BTW: Ireland was once a center of dire poverty. It now is, if not the most prosperous nation in the world, at least no longer shamefully poor. How was that done?

Isn’t that the US$64,000-question?

BTW Lumpy, your solution is totally out of the question. How can we force these nations to take on inmigrants that have fewer skills that those that they routinely reject. Furthermore, if they do that what will the argument be for rejecting people from other countries that may be just as needy.

My answer was about 95% tongue-in-cheek, since it pretty much has zero chance of happening. I used a semi-absurd solution to demonstrate just how extreme and unsolvable the problem seems.

The only solution is the “Grand Fenwickian” approach:

Declare war on a foreign country that’s far richer than you, lose the war badly, and hope to get a lot of money for repairs.

On a serious level, I can’t think of any solutions of any practicality.

That is rather ironic, given the conniptions and hissy-fits that erupted from us taking Iraq ‘under our wing’.

As has been pointed out, the United Nations has tried to fix the situation, and has failed. While little would make me happier than to point out the failures of that useless body, I certainly don’t blame them for Haiti. Some problems simply defy solutions.

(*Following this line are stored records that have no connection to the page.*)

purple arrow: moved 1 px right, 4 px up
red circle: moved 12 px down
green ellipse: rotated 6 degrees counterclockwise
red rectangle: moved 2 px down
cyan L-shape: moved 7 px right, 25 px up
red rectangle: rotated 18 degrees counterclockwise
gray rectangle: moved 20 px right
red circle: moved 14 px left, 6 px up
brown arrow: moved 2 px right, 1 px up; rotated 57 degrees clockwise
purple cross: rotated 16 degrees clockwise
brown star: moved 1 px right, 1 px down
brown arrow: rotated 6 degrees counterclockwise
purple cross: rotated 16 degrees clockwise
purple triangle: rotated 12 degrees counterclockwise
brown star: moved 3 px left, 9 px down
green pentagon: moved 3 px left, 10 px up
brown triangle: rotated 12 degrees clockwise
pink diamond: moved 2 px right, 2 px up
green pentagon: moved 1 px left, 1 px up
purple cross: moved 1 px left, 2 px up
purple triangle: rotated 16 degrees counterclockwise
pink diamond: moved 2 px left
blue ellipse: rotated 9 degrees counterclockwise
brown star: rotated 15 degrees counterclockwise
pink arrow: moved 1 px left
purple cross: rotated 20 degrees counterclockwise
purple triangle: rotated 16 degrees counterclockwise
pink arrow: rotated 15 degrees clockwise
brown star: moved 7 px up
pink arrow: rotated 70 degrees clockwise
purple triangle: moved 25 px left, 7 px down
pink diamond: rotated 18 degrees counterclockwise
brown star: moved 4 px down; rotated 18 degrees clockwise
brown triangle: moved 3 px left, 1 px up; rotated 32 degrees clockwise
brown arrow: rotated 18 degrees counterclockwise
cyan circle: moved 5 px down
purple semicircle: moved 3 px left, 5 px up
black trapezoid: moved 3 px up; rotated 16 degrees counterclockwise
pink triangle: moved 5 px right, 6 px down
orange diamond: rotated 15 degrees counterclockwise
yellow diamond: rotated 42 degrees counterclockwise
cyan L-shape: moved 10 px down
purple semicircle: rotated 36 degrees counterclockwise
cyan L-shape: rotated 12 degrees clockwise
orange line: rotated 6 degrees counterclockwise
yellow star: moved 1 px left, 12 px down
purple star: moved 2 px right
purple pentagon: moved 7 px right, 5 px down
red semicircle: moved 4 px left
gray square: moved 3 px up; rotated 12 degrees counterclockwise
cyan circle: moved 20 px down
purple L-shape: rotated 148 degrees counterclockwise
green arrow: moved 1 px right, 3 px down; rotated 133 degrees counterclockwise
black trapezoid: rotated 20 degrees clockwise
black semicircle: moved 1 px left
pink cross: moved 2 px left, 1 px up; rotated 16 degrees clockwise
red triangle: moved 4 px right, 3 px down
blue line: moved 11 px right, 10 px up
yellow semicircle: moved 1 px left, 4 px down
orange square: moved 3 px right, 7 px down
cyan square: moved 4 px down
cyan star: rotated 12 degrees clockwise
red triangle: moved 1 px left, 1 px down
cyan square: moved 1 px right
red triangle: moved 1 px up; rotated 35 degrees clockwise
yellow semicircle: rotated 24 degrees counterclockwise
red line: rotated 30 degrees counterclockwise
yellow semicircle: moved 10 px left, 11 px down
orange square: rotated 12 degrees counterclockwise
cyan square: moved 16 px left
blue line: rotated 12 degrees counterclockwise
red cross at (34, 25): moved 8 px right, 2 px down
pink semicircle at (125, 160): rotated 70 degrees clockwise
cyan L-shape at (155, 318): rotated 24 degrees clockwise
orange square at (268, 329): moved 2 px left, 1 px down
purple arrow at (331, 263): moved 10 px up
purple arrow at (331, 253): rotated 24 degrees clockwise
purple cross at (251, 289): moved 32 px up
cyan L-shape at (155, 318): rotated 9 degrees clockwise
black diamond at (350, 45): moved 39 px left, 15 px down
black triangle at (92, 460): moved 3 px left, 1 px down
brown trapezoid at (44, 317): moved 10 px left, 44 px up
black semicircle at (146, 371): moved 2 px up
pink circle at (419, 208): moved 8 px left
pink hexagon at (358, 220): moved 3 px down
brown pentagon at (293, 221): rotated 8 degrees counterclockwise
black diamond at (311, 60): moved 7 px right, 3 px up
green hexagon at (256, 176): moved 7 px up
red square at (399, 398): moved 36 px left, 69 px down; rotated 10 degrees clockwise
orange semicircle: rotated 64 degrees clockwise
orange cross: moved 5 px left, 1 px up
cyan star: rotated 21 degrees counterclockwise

Oh, we could muse about how better things would be if Haiti wasn’t ruled by a typical third-world kleptocracy, or if the Haitians would just stop increasing their poplation, but neither of those are complete solutions. So, what would you have us do, Elucidator? Just keep pumping in money until…? Where is the light at the end of this tunnel?

Boy, I was afraid of that! I should have known that friend Brutus would not be decieved, that he could instantly perceive the hypocrisy inherent in an interest in a humanitarian effort in our own hemisphere in contrast to a pointless military adventure half a world away.

One can understand his disappointment and lassitude, it is difficult indeed to forsee Fox News with a stunning graphic of an eagle swooping down on Haiti with lasers bursting from its wings: “Operation Haiti Eats!” Lacks a certain, oh, I don’t know, je ne sais quoi?

**Well, hokily-dokily, Adaher, now that you’ve indulged your swipe at the UN, perhaps you will be so kind as to explain how you would do a better job? Given that Haiti has diddly squat to export, massive ecological problems, and fuck-all to invest in. Get government off the backs of business? De-regulate? A cut in capital gains tax?
**

Explain to me what natural resources Singapore, Israel, and Taiwan have? Why do all the other Caribbean nations save for Cuba have two to three times Haiti’s per capita GDP?

What should have been done is for the UN to stay there until the job was finished. As soon as they left, everything went to crap. Actually, I would never have turned it over to the UN to begin with, but kept it a US operation. We didn’t need anyone’s help in Panama or Grenada, we certainly didn’t need the UN’s help in Haiti. Now we will eventually have to go back AGAIN.

Oh, and by the way, the Asian tigers, despite having little in the way of resources, became wealthy precisely by allowing as much economic freedom as possible.

This does sound like wanting to reintroduce colonism into Haiti, in practise if not in name - and if only for a time. I’ve heard the same been said of some African countries; that they’d be better off under some competent Europen nation’s rule than what they have now. Is a reinvented, modernised form of colonism the best hope for these failed countries?

  • Rune

WS, I am open to any suggestions. What would be yours? I have to accept that I am out of ideas.

Give, give, give…and then give some more. They have nothing going for them except possible tourism, but I think people are afraid to go there due to the AIDS factor (which I’m not even sure how serious it is at this point – anyone have stats on that?). I don’t foresee this mess getting fixed for many decades to come…if at all.